## Directions
Look through the entries that follow and count the lines with the word "Toggle". The reply is that number alone.

* * * * * * * * *

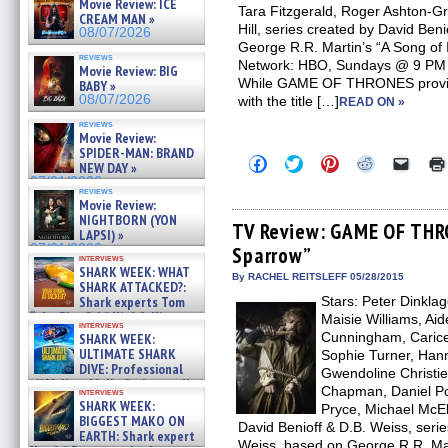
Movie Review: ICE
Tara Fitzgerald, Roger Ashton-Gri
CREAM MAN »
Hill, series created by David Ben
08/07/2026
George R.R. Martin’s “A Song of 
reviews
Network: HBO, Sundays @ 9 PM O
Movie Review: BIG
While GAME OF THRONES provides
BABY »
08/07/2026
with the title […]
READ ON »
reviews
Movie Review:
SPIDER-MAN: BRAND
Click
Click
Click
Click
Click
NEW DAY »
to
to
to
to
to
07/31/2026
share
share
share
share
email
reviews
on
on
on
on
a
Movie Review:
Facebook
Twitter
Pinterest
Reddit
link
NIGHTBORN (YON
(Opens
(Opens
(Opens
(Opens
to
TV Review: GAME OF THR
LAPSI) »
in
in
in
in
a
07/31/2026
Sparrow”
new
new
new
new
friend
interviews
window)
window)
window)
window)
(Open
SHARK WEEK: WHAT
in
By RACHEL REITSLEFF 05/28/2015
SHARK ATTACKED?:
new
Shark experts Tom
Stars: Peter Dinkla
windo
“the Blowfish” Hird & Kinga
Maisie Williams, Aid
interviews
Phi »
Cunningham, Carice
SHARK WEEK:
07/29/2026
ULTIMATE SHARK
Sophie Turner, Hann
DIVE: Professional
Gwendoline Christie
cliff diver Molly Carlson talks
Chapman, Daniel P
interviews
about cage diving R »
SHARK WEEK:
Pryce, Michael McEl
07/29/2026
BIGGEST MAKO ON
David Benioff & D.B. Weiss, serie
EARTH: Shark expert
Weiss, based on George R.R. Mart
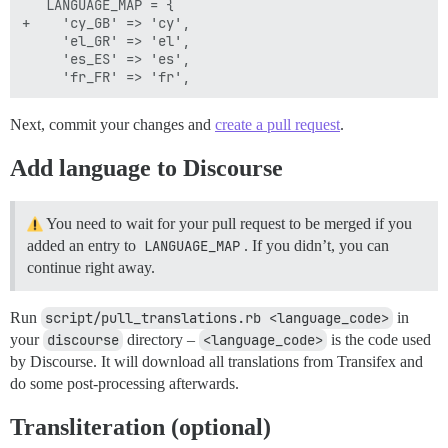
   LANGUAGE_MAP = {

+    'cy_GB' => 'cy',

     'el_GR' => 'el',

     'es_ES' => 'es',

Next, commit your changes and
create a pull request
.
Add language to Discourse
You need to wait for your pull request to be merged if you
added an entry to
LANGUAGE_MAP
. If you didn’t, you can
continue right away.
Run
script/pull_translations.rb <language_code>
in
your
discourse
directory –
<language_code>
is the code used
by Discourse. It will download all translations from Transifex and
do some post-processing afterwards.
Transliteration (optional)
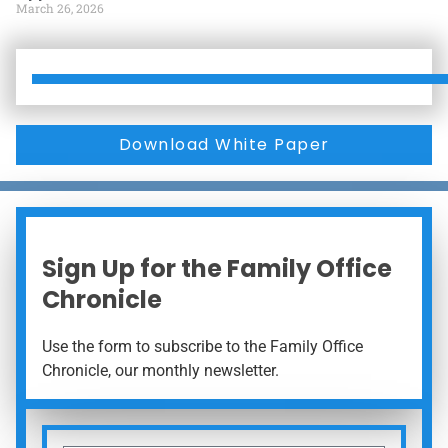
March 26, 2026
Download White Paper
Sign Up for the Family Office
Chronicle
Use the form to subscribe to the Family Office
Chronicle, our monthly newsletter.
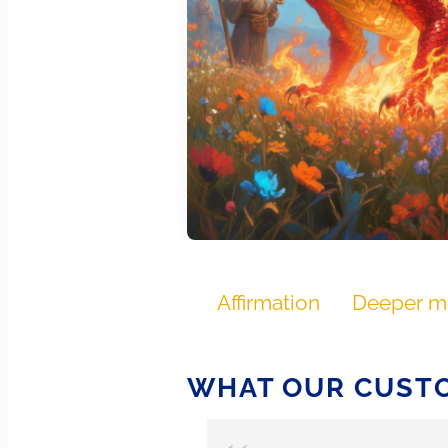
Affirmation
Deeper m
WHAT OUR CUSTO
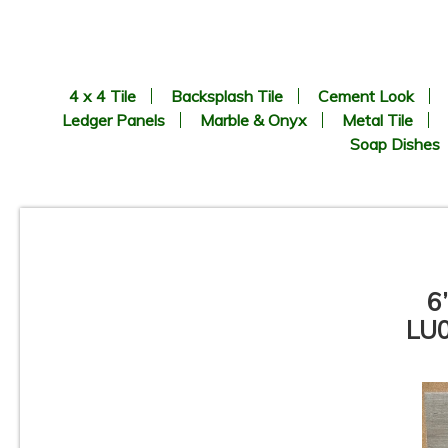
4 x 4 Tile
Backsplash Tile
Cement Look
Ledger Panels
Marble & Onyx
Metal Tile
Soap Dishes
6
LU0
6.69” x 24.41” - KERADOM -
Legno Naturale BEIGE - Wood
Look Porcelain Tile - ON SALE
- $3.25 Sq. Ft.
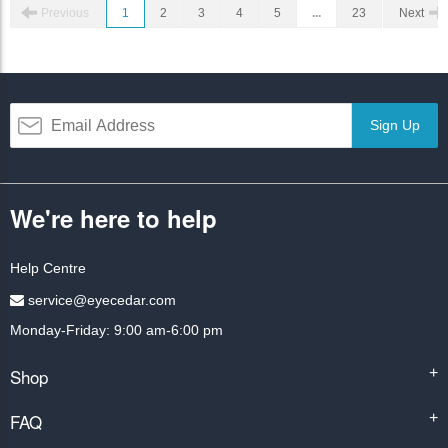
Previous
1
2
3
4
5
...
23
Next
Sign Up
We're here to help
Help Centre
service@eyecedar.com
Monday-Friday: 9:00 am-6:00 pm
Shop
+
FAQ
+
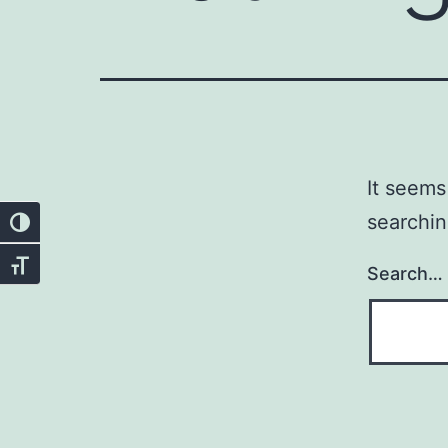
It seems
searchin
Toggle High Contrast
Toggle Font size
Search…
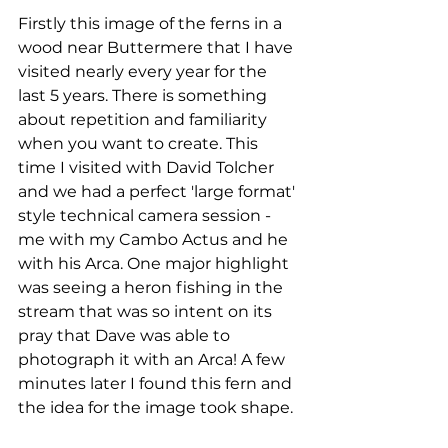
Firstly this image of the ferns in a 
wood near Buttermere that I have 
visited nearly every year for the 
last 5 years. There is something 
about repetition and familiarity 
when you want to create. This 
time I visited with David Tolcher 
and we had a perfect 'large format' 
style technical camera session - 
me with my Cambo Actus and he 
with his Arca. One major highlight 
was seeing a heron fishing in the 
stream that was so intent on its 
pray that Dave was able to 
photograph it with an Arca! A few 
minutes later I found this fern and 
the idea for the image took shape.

* * * * * * * * *

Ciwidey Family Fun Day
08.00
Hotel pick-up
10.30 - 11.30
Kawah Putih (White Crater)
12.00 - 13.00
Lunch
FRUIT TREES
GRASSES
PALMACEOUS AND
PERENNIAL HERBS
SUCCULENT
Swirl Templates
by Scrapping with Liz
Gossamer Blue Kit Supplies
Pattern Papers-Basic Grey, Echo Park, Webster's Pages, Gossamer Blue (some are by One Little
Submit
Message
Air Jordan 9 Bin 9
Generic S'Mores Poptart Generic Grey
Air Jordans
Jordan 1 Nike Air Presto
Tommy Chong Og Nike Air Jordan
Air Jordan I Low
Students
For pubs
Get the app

* * * * * * * * *

## Task solution
2